• **Task objective**: Find and copy each line of the listing below that has the word "pixels" in it.

• **Records shown**:
....................

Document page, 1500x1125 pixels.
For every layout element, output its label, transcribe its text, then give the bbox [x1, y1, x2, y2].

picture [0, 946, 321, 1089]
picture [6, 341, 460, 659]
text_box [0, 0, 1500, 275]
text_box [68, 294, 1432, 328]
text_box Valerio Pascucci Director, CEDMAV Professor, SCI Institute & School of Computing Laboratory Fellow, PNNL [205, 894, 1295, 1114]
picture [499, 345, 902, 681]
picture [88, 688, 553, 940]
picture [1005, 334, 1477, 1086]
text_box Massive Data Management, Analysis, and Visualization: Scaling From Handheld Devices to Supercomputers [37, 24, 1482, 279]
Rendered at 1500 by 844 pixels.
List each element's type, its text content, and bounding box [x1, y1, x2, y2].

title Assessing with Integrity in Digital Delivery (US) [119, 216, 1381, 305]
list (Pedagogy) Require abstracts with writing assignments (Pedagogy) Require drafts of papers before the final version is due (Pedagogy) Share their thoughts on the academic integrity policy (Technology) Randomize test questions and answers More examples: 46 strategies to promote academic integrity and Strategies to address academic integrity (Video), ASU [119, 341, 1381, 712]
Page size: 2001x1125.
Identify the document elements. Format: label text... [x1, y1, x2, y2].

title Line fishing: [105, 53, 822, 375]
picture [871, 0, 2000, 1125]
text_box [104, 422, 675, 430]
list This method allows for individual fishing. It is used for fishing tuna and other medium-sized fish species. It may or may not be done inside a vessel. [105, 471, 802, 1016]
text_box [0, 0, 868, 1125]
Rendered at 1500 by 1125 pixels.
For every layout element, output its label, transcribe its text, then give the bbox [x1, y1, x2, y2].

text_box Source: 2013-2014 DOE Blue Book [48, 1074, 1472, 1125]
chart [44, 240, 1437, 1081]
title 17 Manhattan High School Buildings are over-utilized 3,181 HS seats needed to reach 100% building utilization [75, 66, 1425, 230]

....................

• **Task solution**:
Document page, 1500x1125 pixels.
Rendered at 1500 by 844 pixels.
Rendered at 1500 by 1125 pixels.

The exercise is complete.